[STATED GOAL] Convert the lines below, from the line containing "scientific name: Utricularia lateriflora" up to and including the line containing "scientific name: Psychotria alba", into a JSON list of strings with one string per line, omitting blank lines.

Excerpt from a dataset
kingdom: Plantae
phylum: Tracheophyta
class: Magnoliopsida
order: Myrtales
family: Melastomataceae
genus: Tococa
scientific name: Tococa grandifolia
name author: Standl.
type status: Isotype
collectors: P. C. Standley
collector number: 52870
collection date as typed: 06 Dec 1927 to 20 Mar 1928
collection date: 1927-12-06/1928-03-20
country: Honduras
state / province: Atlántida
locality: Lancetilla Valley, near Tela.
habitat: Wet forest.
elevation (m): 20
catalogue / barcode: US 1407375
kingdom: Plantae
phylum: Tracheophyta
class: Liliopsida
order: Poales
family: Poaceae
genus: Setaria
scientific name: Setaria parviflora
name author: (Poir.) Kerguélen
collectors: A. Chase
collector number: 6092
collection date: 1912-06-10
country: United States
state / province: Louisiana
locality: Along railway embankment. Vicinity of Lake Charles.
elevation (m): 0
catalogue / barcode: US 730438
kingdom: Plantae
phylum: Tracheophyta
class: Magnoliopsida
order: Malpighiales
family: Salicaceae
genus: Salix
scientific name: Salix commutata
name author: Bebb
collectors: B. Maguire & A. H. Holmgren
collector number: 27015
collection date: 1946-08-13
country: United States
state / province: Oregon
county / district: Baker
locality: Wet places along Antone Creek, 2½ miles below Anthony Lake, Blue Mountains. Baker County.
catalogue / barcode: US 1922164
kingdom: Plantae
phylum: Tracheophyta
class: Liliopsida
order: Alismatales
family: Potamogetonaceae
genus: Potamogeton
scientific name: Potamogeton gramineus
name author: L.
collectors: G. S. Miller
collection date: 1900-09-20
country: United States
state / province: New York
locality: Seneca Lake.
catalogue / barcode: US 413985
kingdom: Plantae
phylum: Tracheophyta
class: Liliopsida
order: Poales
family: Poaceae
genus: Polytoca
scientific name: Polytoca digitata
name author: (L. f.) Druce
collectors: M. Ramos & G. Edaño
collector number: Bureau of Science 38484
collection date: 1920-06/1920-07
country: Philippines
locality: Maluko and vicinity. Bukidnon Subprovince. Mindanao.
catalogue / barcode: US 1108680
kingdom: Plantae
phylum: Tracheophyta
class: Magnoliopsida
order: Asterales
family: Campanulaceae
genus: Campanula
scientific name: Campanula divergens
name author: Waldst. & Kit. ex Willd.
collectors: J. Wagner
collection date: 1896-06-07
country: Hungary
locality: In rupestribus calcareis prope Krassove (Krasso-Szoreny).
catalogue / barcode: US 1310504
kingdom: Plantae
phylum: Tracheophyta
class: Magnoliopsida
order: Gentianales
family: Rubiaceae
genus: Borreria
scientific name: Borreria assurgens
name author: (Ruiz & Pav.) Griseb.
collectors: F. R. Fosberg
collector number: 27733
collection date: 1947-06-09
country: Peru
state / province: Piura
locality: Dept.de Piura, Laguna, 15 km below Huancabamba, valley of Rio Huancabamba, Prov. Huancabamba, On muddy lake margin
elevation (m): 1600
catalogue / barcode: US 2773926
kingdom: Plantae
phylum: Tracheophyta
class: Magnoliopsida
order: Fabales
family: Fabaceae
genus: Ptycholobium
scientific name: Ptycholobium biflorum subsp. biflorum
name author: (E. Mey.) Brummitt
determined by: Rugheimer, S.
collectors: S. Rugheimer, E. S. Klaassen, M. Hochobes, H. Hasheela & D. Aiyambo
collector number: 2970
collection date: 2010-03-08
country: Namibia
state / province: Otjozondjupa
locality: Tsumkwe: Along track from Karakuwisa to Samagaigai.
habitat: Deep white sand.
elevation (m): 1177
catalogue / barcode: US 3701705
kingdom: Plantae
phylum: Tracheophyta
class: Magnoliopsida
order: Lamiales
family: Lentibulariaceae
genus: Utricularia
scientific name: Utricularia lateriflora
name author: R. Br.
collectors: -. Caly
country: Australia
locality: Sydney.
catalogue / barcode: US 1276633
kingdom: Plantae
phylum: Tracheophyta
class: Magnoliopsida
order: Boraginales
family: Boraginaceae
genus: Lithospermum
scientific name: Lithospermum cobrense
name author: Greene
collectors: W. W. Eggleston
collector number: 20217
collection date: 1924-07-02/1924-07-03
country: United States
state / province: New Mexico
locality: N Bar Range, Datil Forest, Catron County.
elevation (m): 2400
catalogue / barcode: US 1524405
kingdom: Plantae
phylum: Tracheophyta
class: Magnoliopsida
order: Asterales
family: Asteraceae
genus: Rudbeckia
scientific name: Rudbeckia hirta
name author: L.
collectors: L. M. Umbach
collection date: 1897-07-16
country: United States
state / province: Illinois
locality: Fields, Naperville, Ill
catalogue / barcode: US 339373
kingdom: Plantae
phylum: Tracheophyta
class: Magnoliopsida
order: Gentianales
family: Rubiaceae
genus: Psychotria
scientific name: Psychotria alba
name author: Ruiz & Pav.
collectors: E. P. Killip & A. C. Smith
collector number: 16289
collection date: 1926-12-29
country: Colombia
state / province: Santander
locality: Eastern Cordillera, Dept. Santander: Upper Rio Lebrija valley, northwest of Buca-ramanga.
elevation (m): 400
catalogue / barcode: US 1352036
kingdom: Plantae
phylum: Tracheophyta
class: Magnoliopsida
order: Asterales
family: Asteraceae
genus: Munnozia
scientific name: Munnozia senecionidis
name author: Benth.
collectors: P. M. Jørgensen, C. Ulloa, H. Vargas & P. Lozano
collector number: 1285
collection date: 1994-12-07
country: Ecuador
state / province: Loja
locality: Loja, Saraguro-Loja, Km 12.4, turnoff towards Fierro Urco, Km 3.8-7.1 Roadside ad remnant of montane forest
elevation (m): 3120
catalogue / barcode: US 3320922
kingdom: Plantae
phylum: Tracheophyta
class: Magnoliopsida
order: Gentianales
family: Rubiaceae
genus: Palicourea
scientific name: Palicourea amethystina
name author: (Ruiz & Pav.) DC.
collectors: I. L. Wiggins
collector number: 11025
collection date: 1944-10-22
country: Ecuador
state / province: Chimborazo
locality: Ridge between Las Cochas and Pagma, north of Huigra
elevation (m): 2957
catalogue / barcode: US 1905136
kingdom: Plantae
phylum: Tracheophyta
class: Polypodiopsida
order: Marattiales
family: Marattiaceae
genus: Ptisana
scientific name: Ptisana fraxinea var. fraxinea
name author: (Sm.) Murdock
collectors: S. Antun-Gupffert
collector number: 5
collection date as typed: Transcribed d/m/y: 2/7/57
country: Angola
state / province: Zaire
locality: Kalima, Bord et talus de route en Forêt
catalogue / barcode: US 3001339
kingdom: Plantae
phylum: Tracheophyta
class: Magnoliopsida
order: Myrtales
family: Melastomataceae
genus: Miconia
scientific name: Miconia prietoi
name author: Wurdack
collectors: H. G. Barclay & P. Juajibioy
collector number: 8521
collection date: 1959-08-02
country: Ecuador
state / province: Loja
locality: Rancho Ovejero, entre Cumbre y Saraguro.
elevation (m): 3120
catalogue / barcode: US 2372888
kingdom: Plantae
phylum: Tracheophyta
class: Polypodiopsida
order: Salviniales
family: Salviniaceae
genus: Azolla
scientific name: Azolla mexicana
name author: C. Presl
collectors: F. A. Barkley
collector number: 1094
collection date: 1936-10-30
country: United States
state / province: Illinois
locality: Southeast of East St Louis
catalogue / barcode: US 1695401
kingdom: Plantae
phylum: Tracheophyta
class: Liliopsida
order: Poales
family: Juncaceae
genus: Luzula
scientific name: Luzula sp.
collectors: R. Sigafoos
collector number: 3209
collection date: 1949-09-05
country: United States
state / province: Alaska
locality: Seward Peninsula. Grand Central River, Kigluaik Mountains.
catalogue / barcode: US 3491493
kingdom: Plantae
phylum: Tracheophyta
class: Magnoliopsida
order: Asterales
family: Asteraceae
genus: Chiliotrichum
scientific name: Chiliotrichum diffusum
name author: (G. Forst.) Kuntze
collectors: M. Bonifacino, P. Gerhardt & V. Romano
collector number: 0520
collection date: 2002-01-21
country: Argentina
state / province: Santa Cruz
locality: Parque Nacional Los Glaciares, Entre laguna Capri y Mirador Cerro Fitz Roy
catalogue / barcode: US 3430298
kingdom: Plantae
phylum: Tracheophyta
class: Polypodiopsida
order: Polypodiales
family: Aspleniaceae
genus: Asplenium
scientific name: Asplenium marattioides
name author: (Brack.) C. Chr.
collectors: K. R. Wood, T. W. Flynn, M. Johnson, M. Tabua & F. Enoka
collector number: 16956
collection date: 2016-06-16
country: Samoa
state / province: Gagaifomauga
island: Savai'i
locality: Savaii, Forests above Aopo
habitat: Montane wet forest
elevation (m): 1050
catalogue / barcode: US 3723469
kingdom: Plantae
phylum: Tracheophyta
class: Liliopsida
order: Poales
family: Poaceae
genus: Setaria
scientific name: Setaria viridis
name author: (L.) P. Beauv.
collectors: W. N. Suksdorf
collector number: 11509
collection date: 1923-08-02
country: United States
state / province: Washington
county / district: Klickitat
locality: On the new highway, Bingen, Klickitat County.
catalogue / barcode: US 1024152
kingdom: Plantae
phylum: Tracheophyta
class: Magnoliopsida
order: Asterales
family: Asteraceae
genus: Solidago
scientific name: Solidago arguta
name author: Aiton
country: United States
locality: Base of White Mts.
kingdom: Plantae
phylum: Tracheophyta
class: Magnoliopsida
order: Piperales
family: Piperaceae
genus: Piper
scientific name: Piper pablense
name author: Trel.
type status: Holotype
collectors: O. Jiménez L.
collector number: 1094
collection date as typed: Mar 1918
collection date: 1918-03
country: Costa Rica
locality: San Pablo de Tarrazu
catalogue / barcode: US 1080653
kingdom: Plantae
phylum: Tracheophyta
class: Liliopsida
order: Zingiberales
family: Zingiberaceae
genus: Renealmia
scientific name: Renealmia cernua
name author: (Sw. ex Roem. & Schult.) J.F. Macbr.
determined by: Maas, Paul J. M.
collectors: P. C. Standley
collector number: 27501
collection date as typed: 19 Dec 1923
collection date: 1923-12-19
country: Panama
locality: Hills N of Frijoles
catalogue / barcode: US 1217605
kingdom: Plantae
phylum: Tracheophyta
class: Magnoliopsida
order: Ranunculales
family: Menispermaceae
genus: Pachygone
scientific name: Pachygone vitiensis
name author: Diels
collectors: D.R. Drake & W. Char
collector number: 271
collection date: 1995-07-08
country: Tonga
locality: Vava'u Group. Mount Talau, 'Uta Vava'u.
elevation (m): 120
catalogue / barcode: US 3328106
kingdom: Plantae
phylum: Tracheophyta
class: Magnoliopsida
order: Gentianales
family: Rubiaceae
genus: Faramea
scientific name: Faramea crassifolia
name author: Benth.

[TASK OUTPUT]
[
  "scientific name: Utricularia lateriflora",
  "name author: R. Br.",
  "collectors: -. Caly",
  "country: Australia",
  "locality: Sydney.",
  "catalogue / barcode: US 1276633",
  "kingdom: Plantae",
  "phylum: Tracheophyta",
  "class: Magnoliopsida",
  "order: Boraginales",
  "family: Boraginaceae",
  "genus: Lithospermum",
  "scientific name: Lithospermum cobrense",
  "name author: Greene",
  "collectors: W. W. Eggleston",
  "collector number: 20217",
  "collection date: 1924-07-02/1924-07-03",
  "country: United States",
  "state / province: New Mexico",
  "locality: N Bar Range, Datil Forest, Catron County.",
  "elevation (m): 2400",
  "catalogue / barcode: US 1524405",
  "kingdom: Plantae",
  "phylum: Tracheophyta",
  "class: Magnoliopsida",
  "order: Asterales",
  "family: Asteraceae",
  "genus: Rudbeckia",
  "scientific name: Rudbeckia hirta",
  "name author: L.",
  "collectors: L. M. Umbach",
  "collection date: 1897-07-16",
  "country: United States",
  "state / province: Illinois",
  "locality: Fields, Naperville, Ill",
  "catalogue / barcode: US 339373",
  "kingdom: Plantae",
  "phylum: Tracheophyta",
  "class: Magnoliopsida",
  "order: Gentianales",
  "family: Rubiaceae",
  "genus: Psychotria",
  "scientific name: Psychotria alba"
]